• **PROBLEM DETAILS**
When you retype the listing, keep every word exactly as it appears.

Segment Open

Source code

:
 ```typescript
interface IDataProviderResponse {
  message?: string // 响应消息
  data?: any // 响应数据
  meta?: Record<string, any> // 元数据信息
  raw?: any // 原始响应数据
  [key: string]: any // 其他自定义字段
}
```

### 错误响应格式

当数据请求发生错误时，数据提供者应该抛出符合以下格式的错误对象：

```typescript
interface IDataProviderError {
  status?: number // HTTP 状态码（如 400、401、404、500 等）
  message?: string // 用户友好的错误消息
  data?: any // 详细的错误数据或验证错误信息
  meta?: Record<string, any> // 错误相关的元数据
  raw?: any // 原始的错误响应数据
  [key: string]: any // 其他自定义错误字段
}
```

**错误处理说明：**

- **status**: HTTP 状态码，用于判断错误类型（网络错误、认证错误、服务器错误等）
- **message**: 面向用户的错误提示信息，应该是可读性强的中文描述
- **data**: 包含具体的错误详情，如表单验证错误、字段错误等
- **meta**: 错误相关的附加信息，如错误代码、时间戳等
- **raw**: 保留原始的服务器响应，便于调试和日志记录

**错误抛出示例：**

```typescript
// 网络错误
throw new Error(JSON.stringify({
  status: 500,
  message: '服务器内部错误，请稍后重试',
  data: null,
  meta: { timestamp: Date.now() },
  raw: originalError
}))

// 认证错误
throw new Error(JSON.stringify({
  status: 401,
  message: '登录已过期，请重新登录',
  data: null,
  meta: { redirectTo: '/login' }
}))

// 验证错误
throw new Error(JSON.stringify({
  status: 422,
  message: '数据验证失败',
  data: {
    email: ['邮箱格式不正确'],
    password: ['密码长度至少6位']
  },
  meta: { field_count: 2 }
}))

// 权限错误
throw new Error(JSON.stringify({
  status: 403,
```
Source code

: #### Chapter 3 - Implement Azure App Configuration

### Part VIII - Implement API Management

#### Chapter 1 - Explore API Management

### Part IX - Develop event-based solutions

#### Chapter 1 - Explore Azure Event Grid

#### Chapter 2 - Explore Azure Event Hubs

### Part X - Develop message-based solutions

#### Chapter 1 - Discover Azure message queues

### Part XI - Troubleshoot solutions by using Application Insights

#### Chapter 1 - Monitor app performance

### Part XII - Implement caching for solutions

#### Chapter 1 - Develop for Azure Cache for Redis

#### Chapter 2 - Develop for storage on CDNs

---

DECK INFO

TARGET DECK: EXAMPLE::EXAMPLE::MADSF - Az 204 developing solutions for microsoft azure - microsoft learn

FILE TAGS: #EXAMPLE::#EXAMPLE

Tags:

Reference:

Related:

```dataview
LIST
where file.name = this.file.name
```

Segment Closed

• **WRITTEN REPLY**
Source code

:
 ```typescript
interface IDataProviderResponse {
  message?: string // 响应消息
  data?: any // 响应数据
  meta?: Record<string, any> // 元数据信息
  raw?: any // 原始响应数据
  [key: string]: any // 其他自定义字段
}
```

### 错误响应格式

当数据请求发生错误时，数据提供者应该抛出符合以下格式的错误对象：

```typescript
interface IDataProviderError {
  status?: number // HTTP 状态码（如 400、401、404、500 等）
  message?: string // 用户友好的错误消息
  data?: any // 详细的错误数据或验证错误信息
  meta?: Record<string, any> // 错误相关的元数据
  raw?: any // 原始的错误响应数据
  [key: string]: any // 其他自定义错误字段
}
```

**错误处理说明：**

- **status**: HTTP 状态码，用于判断错误类型（网络错误、认证错误、服务器错误等）
- **message**: 面向用户的错误提示信息，应该是可读性强的中文描述
- **data**: 包含具体的错误详情，如表单验证错误、字段错误等
- **meta**: 错误相关的附加信息，如错误代码、时间戳等
- **raw**: 保留原始的服务器响应，便于调试和日志记录

**错误抛出示例：**

```typescript
// 网络错误
throw new Error(JSON.stringify({
  status: 500,
  message: '服务器内部错误，请稍后重试',
  data: null,
  meta: { timestamp: Date.now() },
  raw: originalError
}))

// 认证错误
throw new Error(JSON.stringify({
  status: 401,
  message: '登录已过期，请重新登录',
  data: null,
  meta: { redirectTo: '/login' }
}))

// 验证错误
throw new Error(JSON.stringify({
  status: 422,
  message: '数据验证失败',
  data: {
    email: ['邮箱格式不正确'],
    password: ['密码长度至少6位']
  },
  meta: { field_count: 2 }
}))

// 权限错误
throw new Error(JSON.stringify({
  status: 403,
```
Source code

: #### Chapter 3 - Implement Azure App Configuration

### Part VIII - Implement API Management

#### Chapter 1 - Explore API Management

### Part IX - Develop event-based solutions

#### Chapter 1 - Explore Azure Event Grid

#### Chapter 2 - Explore Azure Event Hubs

### Part X - Develop message-based solutions

#### Chapter 1 - Discover Azure message queues

### Part XI - Troubleshoot solutions by using Application Insights

#### Chapter 1 - Monitor app performance

### Part XII - Implement caching for solutions

#### Chapter 1 - Develop for Azure Cache for Redis

#### Chapter 2 - Develop for storage on CDNs

---

DECK INFO

TARGET DECK: EXAMPLE::EXAMPLE::MADSF - Az 204 developing solutions for microsoft azure - microsoft learn

FILE TAGS: #EXAMPLE::#EXAMPLE

Tags:

Reference:

Related:

```dataview
LIST
where file.name = this.file.name
```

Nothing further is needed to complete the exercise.